About a year ago a friend and I tried to build a social network for some niche and forums were one of the functions. It is pure LAMP code, written in Yii framework. Since the project failed, I'm trying to get all the rights to publish the code under GPL. My plan is to also run a small social site for programmers as a proof of concept and having a real-world website where the code works. Of course, there are some things specific to our project which I need to remove/refactor first, but it is not too much work.

If anyone is interested in beta-testing when I release the first public version on github, please drop me an e-mail and I'll let you know when it's ready (my e-mail is in my profile).


Out of curiosity, why Yii?


A few years ago I tried different PHP frameworks. CakePHP seemed too strict with database schema, Zend seemed too complicated. I built large applications with CodeIgniter, it's ok but lacks features. Kohana docs and support did not promise much. Laravel did not exists back then. So I tried Yii (it was version 1.0.something) and it was great. Quick prototyping, powerful, but simple enough and good support on the forum. I built a lot of apps with Yii and this experience influenced the choice because I knew I wouldn't spend time learning the framework, but building the product instead.

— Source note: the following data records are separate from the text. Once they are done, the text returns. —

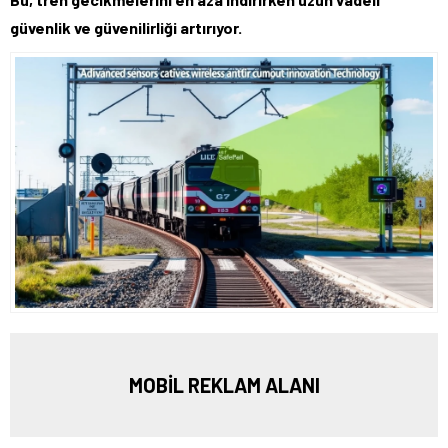
güvenlik ve güvenilirliği artırıyor.
MOBİL REKLAM ALANI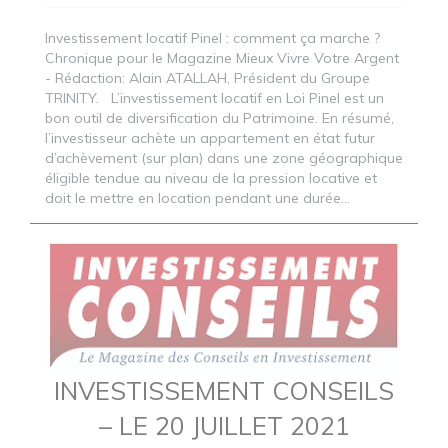
Investissement locatif Pinel : comment ça marche ?
Chronique pour le Magazine Mieux Vivre Votre Argent
- Rédaction: Alain ATALLAH, Président du Groupe
TRINITY. L’investissement locatif en Loi Pinel est un
bon outil de diversification du Patrimoine. En résumé,
l’investisseur achète un appartement en état futur
d’achèvement (sur plan) dans une zone géographique
éligible tendue au niveau de la pression locative et
doit le mettre en location pendant une durée...
INVESTISSEMENT CONSEILS
– LE 20 JUILLET 2021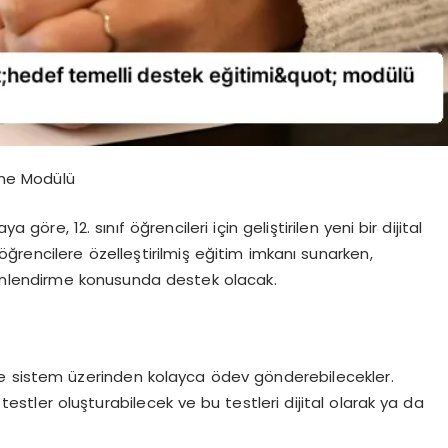
enme Modülü
 göre, 12. sınıf öğrencileri için geliştirilen yeni bir dijital
ğrencilere özelleştirilmiş eğitim imkanı sunarken,
önlendirme konusunda destek olacak.
e sistem üzerinden kolayca ödev gönderebilecekler.
estler oluşturabilecek ve bu testleri dijital olarak ya da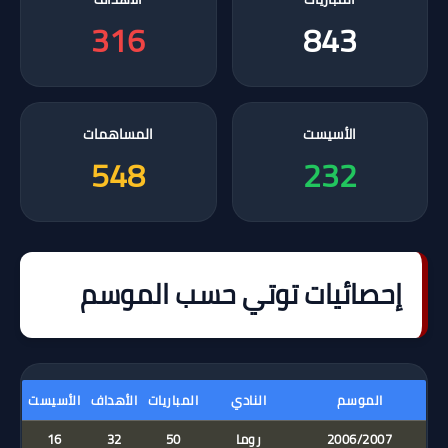
316
843
الأسيست
المساهمات
548
232
إحصائيات توتي حسب الموسم
الموسم
النادي
المباريات
الأهداف
الأسيست
2006/2007
روما
50
32
16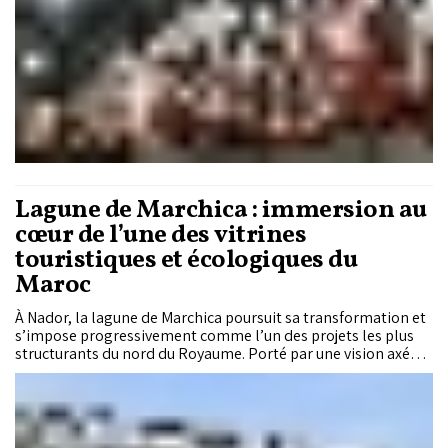
Lagune de Marchica : immersion au
cœur de l’une des vitrines
touristiques et écologiques du
Maroc
À Nador, la lagune de Marchica poursuit sa transformation et
s’impose progressivement comme l’un des projets les plus
structurants du nord du Royaume. Porté par une vision axée
sur le développement durable, ce chantier de grande
envergure ambitionne de faire de la lagune un nouveau pôle
touristique, économique et environnemental à l’échelle
méditerranéenne.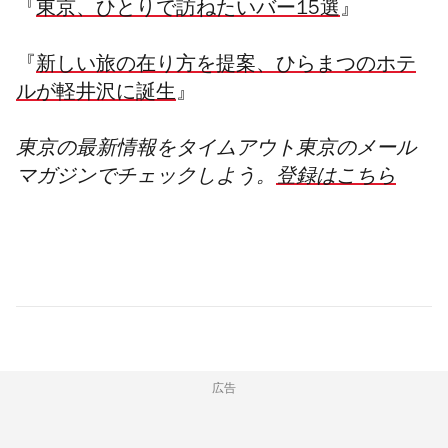
『
東京、ひとりで訪ねたいバー15選
』
『
新しい旅の在り方を提案、ひらまつのホテ
ルが軽井沢に誕生
』
東京の最新情報をタイムアウト東京のメール
マガジンでチェックしよう。
登録はこちら
広告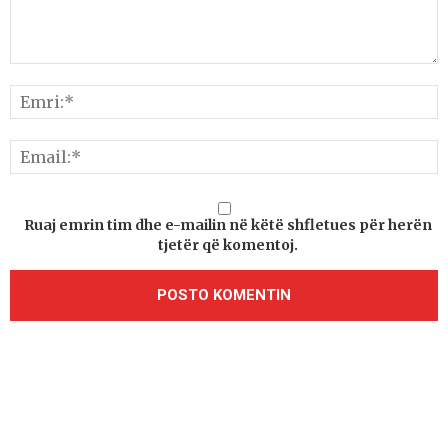
Ruaj emrin tim dhe e-mailin në këtë shfletues për herën
tjetër që komentoj.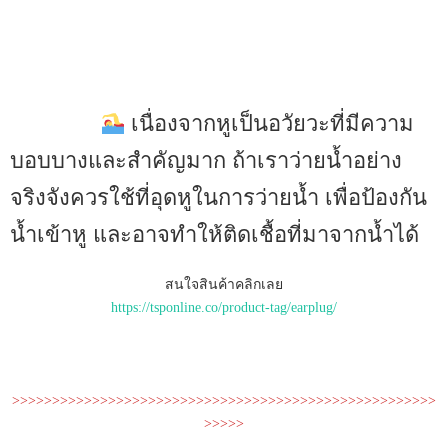
เนื่องจากหูเป็นอวัยวะที่มีความ
บอบบางและสำคัญมาก ถ้าเราว่ายน้ำอย่าง
จริงจังควรใช้ที่อุดหูในการว่ายน้ำ เพื่อป้องกัน
น้ำเข้าหู และอาจทำให้ติดเชื้อที่มาจากน้ำได้
สนใจสินค้าคลิกเลย
https://tsponline.co/product-tag/earplug/
>>>>>>>>>>>>>>>>>>>>>>>>>>>>>>>>>>>>>>>>>>>>>>>>>>>>>
>>>>>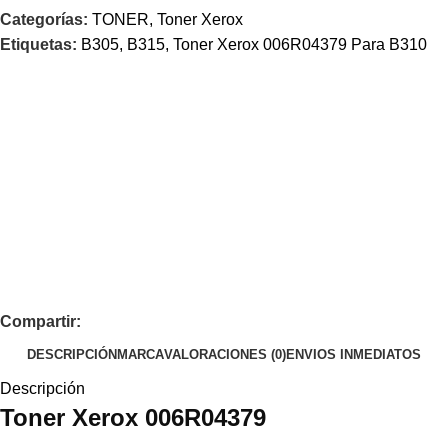
Categorías:
TONER
,
Toner Xerox
Etiquetas:
B305
,
B315
,
Toner Xerox 006R04379 Para B310
Compartir:
DESCRIPCIÓN
MARCA
VALORACIONES (0)
ENVIOS INMEDIATOS
Descripción
Toner
Xerox
006R04379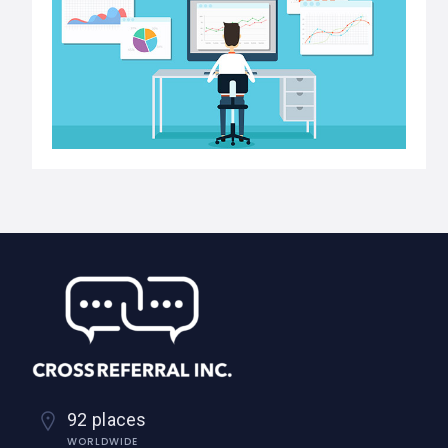
92 places
WORLDWIDE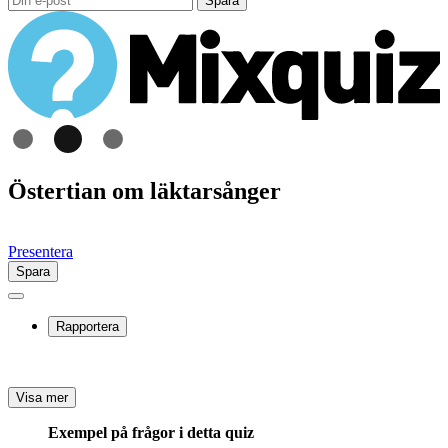
Spara
Östertian om läktarsånger
Presentera
Spara
Rapportera
Visa mer
Exempel på frågor i detta quiz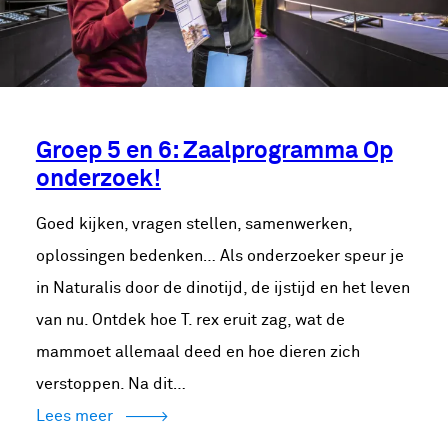
Groep 5 en 6: Zaalprogramma Op
onderzoek!
Goed kijken, vragen stellen, samenwerken,
oplossingen bedenken… Als onderzoeker speur je
in Naturalis door de dinotijd, de ijstijd en het leven
van nu. Ontdek hoe T. rex eruit zag, wat de
mammoet allemaal deed en hoe dieren zich
verstoppen. Na dit…
Lees meer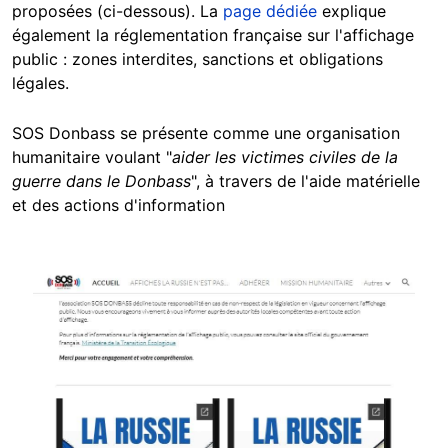
proposées (ci-dessous). La
page dédiée
explique
également la réglementation française sur l'affichage
public : zones interdites, sanctions et obligations
légales.
SOS Donbass se présente comme une organisation
humanitaire voulant "
aider les victimes civiles de la
guerre dans le Donbass
", à travers de l'aide matérielle
et des actions d'information
Image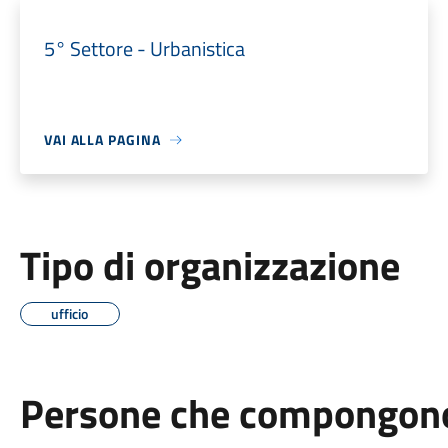
5° Settore - Urbanistica
VAI ALLA PAGINA
Tipo di organizzazione
ufficio
Persone che compongono 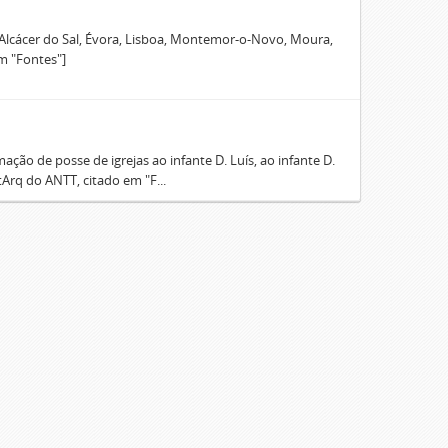
 Alcácer do Sal, Évora, Lisboa, Montemor-o-Novo, Moura,
m "Fontes"]
ão de posse de igrejas ao infante D. Luís, ao infante D.
Arq do ANTT, citado em "F...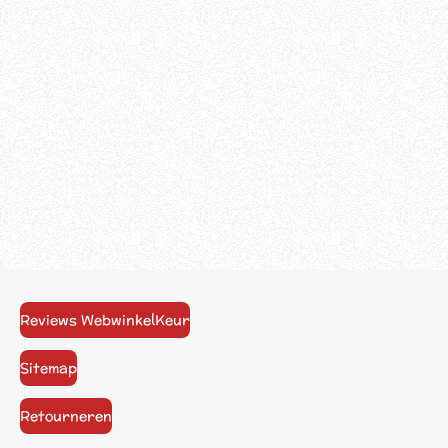
Reviews WebwinkelKeur
Sitemap
Retourneren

Especially, since I built my last 3 projects using Node.js, it seemed that learning another PHP framework like Laravel would not benefit me too much. Now, you might ask why did I not go down the node.js route. It's because I wanted to build LAMP based code which I could eventually open source if the project fails. I plan for it to become a standard PHP package for social-network type of sites. You know, just like you have Wordpress for blogging, you could use my engine for small social networks, or just MVPs.

I call "my engine" since I haven't named it yet.


I had a similar experience not too long ago. I'm not overly fond of PHP and had already begun working on other aspects of the site in NodeJS.

My solution was to rely on Vanilla Forums for user management and authentication. They also have a pretty nice minimal theme designed for embedding in other applications.

I created a quick and dirty NodeJS plug-in for mimicking Vanilla's cookie hashing so that cookies could be read and validated from Node. It's worked out well.


What about SMF? It's very efficient, even though the code is messy, and easy to setup.


SMF is nice for users and usually OK for admins but the code is indeed a mess, and, for example, it stores usergroups as a comma-separated list in a VARCHAR(255), so it will break horribly if you have many membergroups.

Source: admin on a SMF2 forum.


PHP, MySQL, Windows, lets face it, the easiest set up wins almost every time despite in every case, having better competition.


This is a phenomenon the "better competition" should probably pay attention to, then.